Well, I sucked it up and bought the software. I really didn't want to because of the whole license validation issue, and if I had the time and energy to put into using an open source tool, I certainly would have. Unfortunately, the open source tools in this particular area (transcoding video files) are still a little skimpy and very not-user-friendly, something I hope that people a lot smarter than me are working to rectify. As soon as I can switch, I likely will. But in the meantime, as I said, I am using the software and therefore am obligated to pay for it.

Plus, the guy did bother to send an individual response, which counts for a little something, even though I don't like the answers. I do, however, like his phrase, "...we do not what tomorow is made of." I think I'm going to start using that one. I'm thinking of going to see a movie this weekend, but I don't know what tomorrow is made of.

Saturday, April 09, 2005

Time to change the clocks again...

I hate Daylight Saving Time. No, loathe may be a better word. Seriously. For the life of me, I can't figure out how someone actually came up with this harebrained idea and why anyone would actually like it enough to actually do it.

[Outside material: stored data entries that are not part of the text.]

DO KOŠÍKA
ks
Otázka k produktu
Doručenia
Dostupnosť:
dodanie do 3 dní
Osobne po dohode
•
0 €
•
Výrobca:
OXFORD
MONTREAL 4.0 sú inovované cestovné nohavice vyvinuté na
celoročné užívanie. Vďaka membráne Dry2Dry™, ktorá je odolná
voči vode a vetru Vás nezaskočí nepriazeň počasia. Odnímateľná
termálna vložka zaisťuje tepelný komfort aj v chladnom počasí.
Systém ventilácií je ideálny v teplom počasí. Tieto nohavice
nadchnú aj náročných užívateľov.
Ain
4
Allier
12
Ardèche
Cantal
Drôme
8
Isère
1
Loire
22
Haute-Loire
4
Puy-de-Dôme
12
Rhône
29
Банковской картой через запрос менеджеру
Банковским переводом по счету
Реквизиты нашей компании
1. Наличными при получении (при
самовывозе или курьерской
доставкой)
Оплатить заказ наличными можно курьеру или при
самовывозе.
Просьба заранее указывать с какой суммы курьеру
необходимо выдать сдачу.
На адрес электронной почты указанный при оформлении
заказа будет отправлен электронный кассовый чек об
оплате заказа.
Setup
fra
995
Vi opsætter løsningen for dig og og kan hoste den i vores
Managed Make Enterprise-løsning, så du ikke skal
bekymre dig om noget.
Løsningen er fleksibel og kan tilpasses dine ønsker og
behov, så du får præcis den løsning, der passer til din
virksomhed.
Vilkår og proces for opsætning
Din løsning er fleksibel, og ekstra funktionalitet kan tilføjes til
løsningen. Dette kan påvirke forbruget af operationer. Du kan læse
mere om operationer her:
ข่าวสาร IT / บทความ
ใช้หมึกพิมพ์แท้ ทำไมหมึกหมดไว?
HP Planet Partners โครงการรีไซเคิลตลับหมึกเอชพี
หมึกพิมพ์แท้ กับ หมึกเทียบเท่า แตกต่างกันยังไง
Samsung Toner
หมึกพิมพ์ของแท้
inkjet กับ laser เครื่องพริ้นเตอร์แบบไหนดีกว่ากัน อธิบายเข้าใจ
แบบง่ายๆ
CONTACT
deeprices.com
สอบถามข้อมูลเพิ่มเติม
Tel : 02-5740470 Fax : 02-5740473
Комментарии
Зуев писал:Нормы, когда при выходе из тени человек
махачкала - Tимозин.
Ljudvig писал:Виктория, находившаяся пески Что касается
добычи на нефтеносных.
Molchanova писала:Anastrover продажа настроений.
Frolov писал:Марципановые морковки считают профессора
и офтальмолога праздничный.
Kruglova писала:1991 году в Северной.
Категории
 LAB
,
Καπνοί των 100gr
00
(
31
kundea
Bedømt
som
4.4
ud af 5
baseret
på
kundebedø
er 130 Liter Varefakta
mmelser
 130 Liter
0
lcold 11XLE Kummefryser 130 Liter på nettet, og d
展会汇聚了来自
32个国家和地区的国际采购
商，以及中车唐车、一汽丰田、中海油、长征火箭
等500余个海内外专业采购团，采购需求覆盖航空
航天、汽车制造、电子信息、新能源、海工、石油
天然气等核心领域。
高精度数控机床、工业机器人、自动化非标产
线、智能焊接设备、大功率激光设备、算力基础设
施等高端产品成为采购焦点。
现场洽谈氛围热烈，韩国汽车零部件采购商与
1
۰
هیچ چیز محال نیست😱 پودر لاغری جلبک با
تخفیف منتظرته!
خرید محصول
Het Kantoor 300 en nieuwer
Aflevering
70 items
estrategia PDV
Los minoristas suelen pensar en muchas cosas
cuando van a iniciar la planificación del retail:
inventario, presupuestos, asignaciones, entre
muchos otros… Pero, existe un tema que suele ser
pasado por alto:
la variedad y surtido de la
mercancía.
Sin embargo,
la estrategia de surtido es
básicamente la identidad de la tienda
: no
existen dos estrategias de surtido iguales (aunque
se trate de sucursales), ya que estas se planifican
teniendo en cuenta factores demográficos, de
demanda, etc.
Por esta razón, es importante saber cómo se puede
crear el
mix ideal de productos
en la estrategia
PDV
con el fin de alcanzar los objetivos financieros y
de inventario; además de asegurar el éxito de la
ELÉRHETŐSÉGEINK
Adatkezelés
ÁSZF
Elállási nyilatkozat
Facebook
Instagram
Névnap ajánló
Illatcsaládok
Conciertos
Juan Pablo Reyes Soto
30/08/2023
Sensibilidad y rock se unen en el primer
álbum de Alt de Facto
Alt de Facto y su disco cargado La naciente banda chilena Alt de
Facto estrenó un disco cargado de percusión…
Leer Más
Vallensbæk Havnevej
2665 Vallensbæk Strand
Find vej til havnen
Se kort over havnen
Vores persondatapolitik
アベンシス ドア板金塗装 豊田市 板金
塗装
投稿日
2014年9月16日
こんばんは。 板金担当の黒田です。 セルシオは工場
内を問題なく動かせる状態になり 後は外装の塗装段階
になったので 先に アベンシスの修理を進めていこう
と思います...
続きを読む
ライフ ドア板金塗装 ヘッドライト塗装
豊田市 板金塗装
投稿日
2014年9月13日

I can imagine a bunch of people sitting around ruing how miserable it is in winter that the sun sets earlier. One of them (a fellow by the name of William Willett, in fact) pipes up, "Hey, I have an idea, let's just pretend that it's an hour later than it is, so tomorrow at this time, it will actually be an hour earlier!" The others agree, and so they go about their business, pretending that it is an hour later than it actually is.

So far, we just have a few nutjobs walking around with their clocks set an hour ahead of everyone else's. But somehow, these nutjobs managed to convince government to go along with them (okay, maybe that part isn't so hard to figure out), which in turn imposed this lunacy on everyone else. Why weren't these people mercilessly mocked and shamed back into normalcy?

So now, we have Daylight Saving Time. We just sprung forward, which means that we're pretending it's an hour later now. What it really means is that once a year, everyone has an automatic excuse to be late for work. Some of them probably forget to set their clocks back. All of them claim to have forgotten. Everyone else looks at them in sympathy and agrees, "Yes, that's understandable." It also means that the sun doesn't come up until around 7:00 in the morning where I live. Since I work the night shift, that means that I'm really tired and driving home in the dark just when traffic is getting heavy with the morning rush hour. Since I work with a lot of people in different time zones, it also means that I have to get used to writing EDT after all times instead of EST, and then changing back in six months.

All of that sounds like minor inconveniences, but what really irritates me is that they're caused by an utterly ludicrous concept. Not too long ago, someone commented on Slashdot that noon is in theory supposed to be the time of day when the sun is more or less as high in the sky as it will get, and midnight is, well, the midpoint of the night. Not any more, we have government to redefine the concepts of noon and midnight. Now, they're just arbitrary times of day, like 9:17am or 6:38pm. If we don't like when those times are in reality, we can just arbitrarily change them!

Well, I think that's stupid. I think that if you don't like when the sun rises and sets, you should complain to God for making it that way instead of trying to dink around with my clocks. You may think an extra hour of sunlight when you get home is nifty, but I hate that that I've lost an hour of sunlight in the morning, and I have nature and thousands of years of human history on my side.